2: Create a windows 95 setup disk if you do not already have one from when windows was installed. If you have one than use that, or create one from your system to be used on your friends machine. Verify that the following files are on the setup disk, if not then make sure you transfer them to it:

*********.SYS  (his cd rom device driver)

3. Once you have the setup disk done, click the write protect tab on the diskette so nothing will write to it. Then reboot the system using the diskette and verify that the system boots to DOS mode and that the CD Rom drive is accessible.

4. Reboot the system again and go into the CMOS setup and verify that the settings for the floppy drive have been done correctly. If so, then let the system boot through using the setup disk.

5. At the DOS prompt, assuming that it is  C:\

   type attrib -s -h -r io.sys    <enter>

   ren io.sys io.old   <enter>

   a:  <enter>

   sys c:   <enter>

   c:  <enter>

6. Insert your windows cd rom into the cd rom drive. Assuming that your CD Rom drive is drive "D", type the following: (If your cd rom drive is something other than "D", than substitute your actual drive letter)

        D:\SETUP /df   <enter>

Follow the prompts, this will update your win.ini, system.ini, registry and cause windows to update io.sys.

Post your results please, especially and errors that occur.

Best regards,
rickyrAuthor Commented:
Hiya dew_associates...

Thanks for that detailed answer. I did not get a chance to try this out as another friend of mine put a new startup disc into this guys machine, and, low and behold, the same problem ocurred. It looks as if this clown has been messing with the jumpers on his sound card (god knows why)and knocked out his "a:" drive. I'm  quite anoyed with this guy because he is wasting everybody's time.

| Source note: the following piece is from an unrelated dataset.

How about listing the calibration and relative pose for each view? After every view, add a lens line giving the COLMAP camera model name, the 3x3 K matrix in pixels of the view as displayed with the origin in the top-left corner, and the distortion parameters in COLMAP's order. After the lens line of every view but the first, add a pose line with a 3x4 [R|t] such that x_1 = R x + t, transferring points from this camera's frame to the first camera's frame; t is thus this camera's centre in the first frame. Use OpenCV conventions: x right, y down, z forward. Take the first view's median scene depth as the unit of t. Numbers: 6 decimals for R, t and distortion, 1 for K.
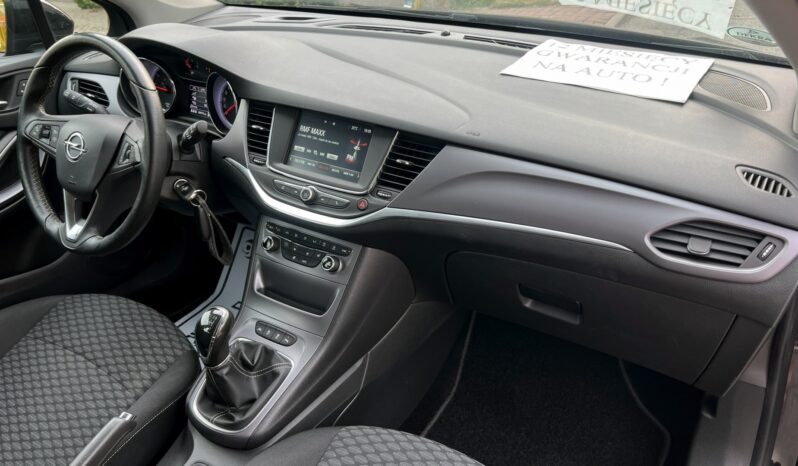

However, having said that, I will keep a printout of your explanation and will use it, should the need arise, in the future.

I'll keep you posted.

Thanks again Dennis.

Ricky :-)
Anytime time Ricky!
rickyrAuthor Commented:
Hiya Dennis...
Ain't spoke to you for a while, how are you?
Do you remember me saying that my friend WILL insist on installing anything and everything (Even copies of different shareware that do the same jobs).
Well now that we cleared up his initial problems, What can I do to convince this guy that he can't carry on doing this.
He's got 50 desktop icons, PC takes 15 minutes to boot into Safe Mode, and won't boot into Win95 atall.
He's convinced that it's his hardware thats falling apart.
Is his only option to reformat and start again? or is there a way he can recover from this? bearing in mind which way is going to be the most cost effective.

Ricky, I'd like to be able to say there's a fix for this, but there isn't. Each desktop icon requires an entry in the startup file, therefore time to load the necessary software. He might be able to speed the process some by taking the icons off the desktop and putting them into the programs area under categories that he rocignizes, that way the program is only opened when he clicks on it. This will help some, but not to the degree that he would hope for!